SOURCE INFORMATION:

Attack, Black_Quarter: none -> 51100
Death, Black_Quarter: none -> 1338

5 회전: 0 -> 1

...

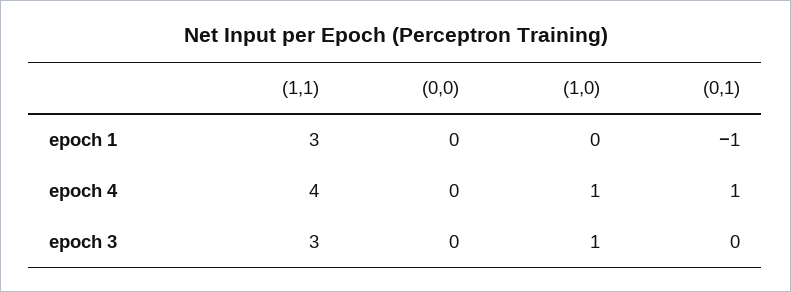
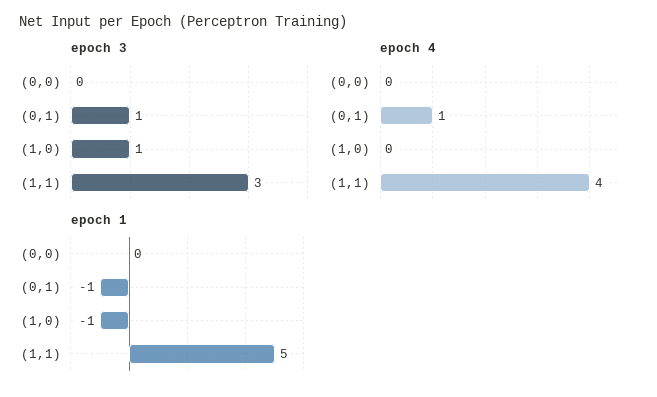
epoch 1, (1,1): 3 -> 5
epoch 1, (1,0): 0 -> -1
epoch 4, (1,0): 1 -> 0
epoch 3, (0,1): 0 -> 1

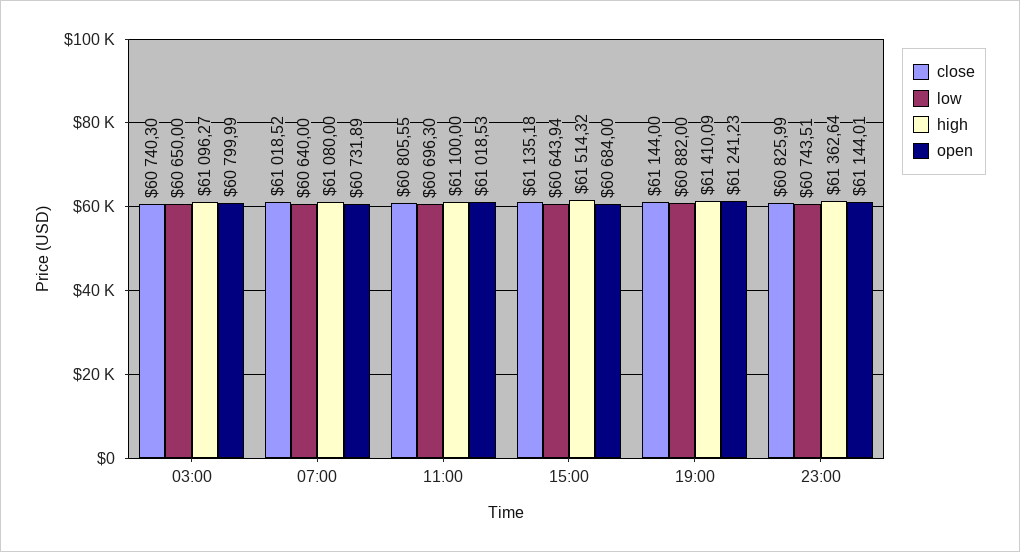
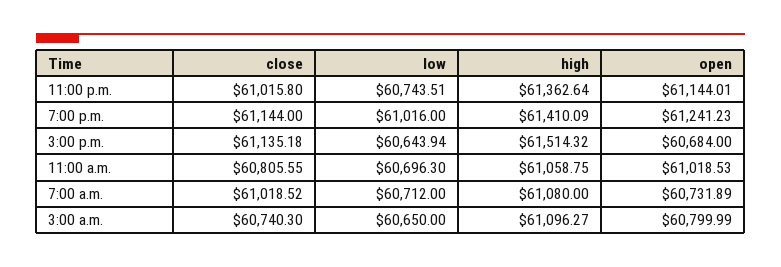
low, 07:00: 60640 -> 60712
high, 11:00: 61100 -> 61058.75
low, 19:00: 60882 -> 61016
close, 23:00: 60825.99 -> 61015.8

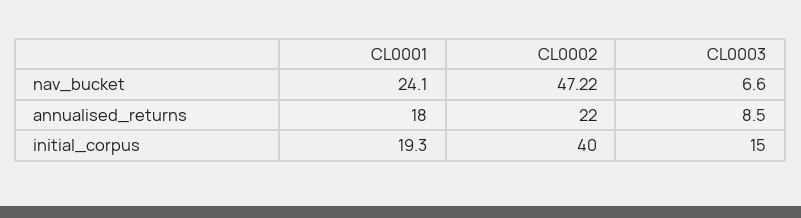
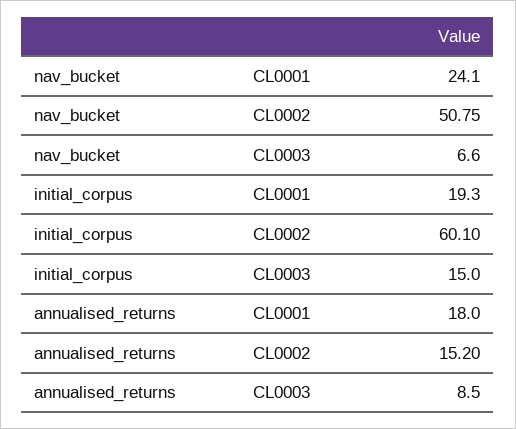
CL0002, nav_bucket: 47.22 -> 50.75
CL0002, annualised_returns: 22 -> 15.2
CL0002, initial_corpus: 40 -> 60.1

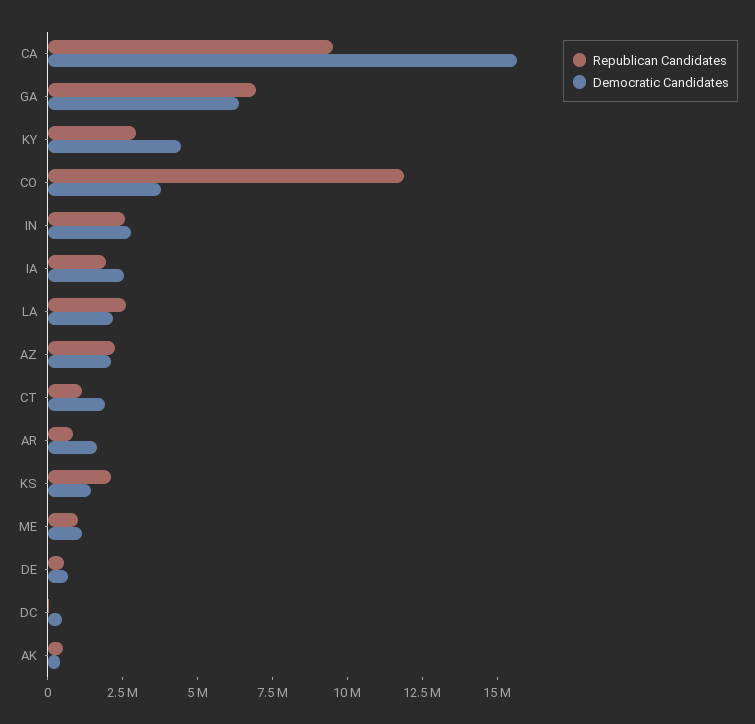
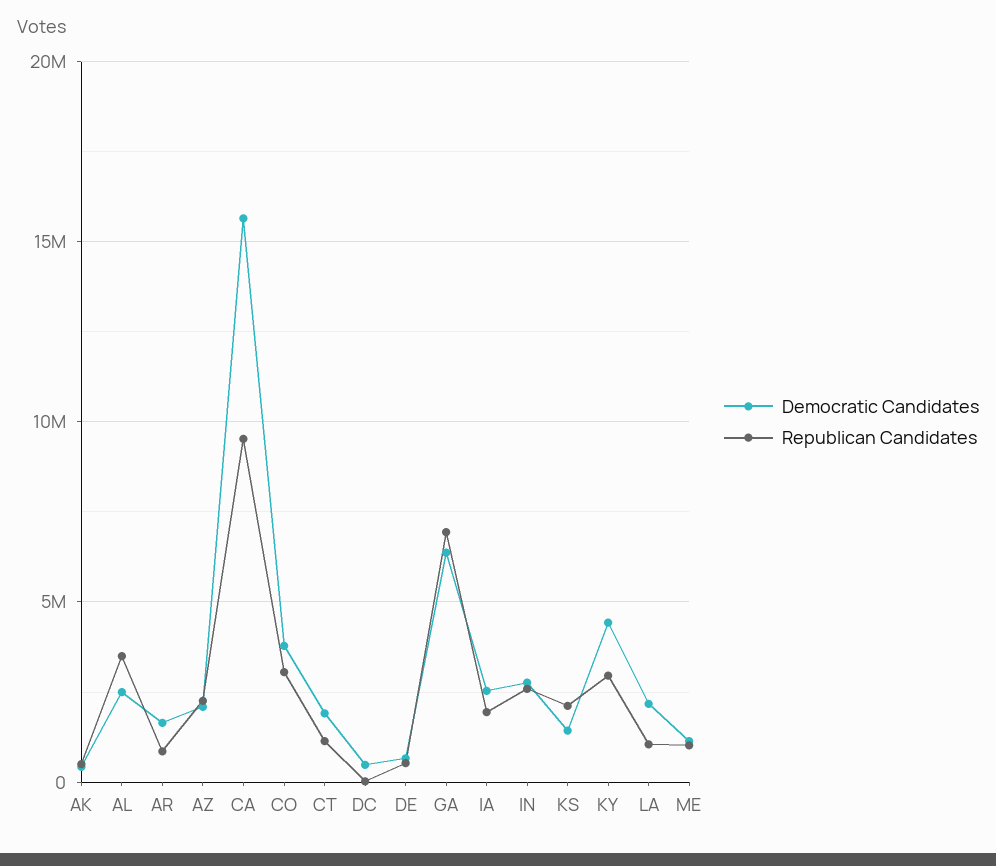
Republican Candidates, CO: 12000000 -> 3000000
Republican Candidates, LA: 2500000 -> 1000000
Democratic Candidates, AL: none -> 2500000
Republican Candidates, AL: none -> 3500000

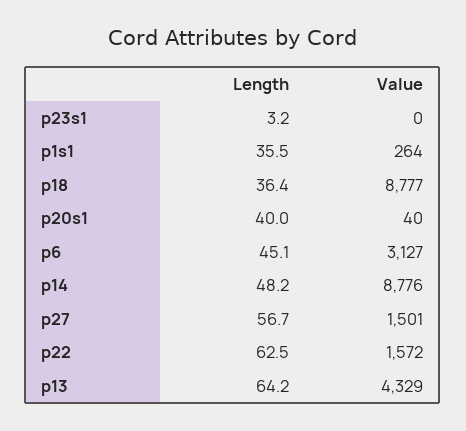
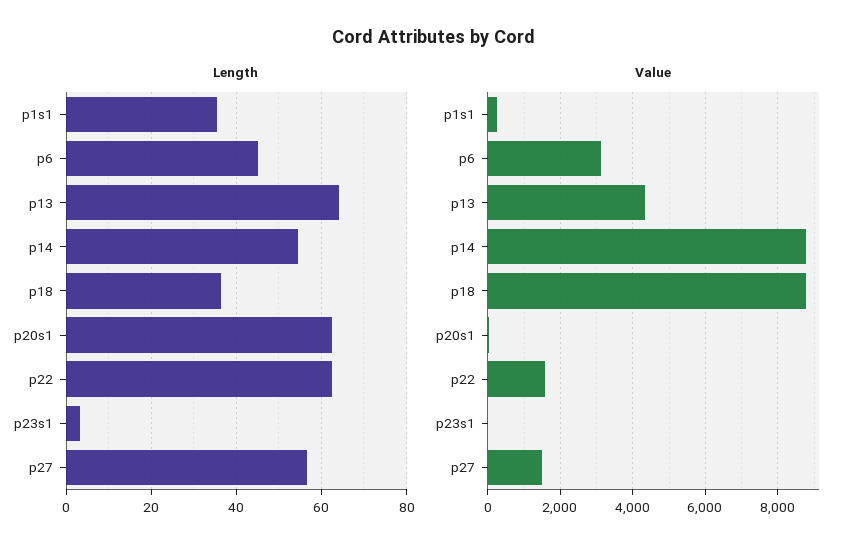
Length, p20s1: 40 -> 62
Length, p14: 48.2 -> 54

---

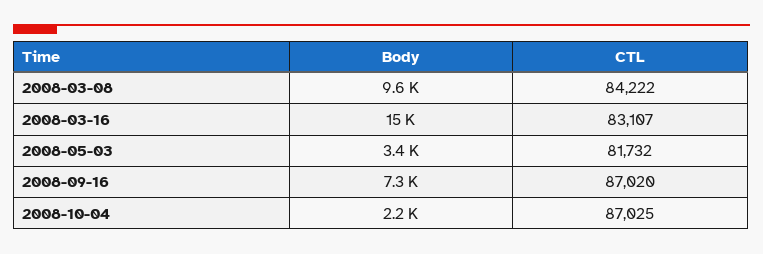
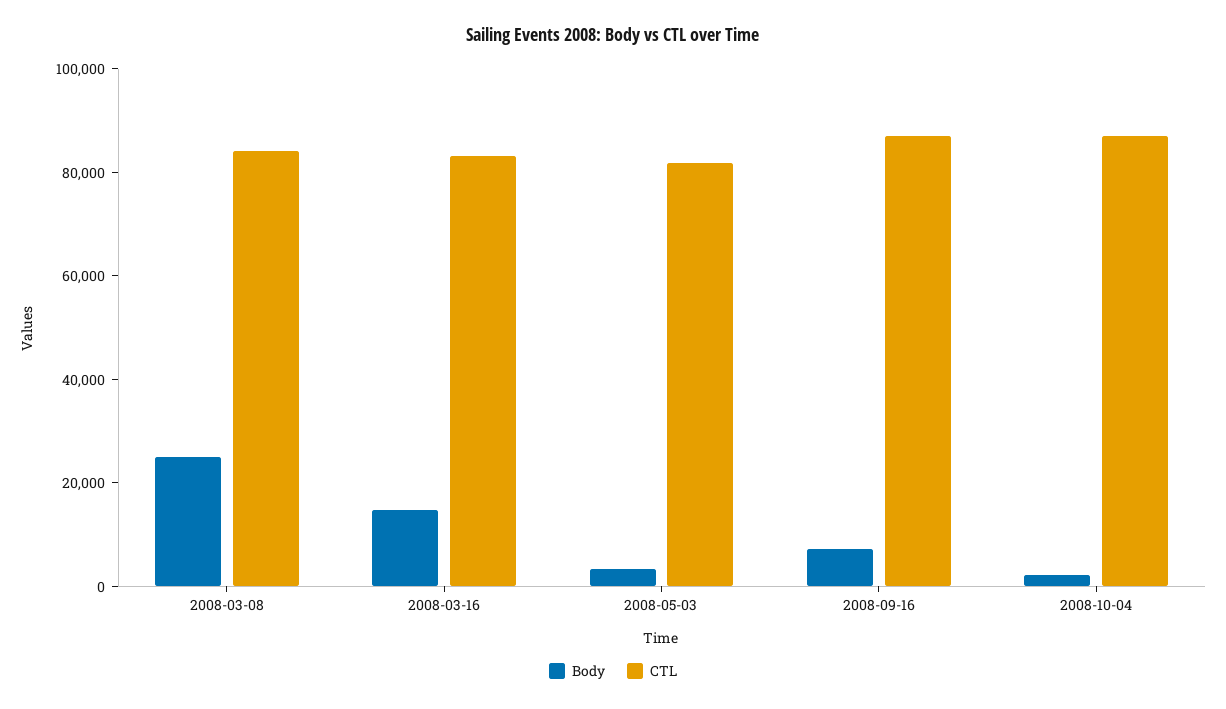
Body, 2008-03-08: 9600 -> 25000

DESCRIPTION OF THE TASK:
What belongs in the answer is each line above from the line with "CL0002, initial_corpus: 40 -> 60.1" to the line with "Length, p14: 48.2 -> 54", inclusive, reproduced exactly and free of pictures.

EXERCISE OUTPUT:
CL0002, initial_corpus: 40 -> 60.1

Republican Candidates, CO: 12000000 -> 3000000
Republican Candidates, LA: 2500000 -> 1000000
Democratic Candidates, AL: none -> 2500000
Republican Candidates, AL: none -> 3500000

Length, p20s1: 40 -> 62
Length, p14: 48.2 -> 54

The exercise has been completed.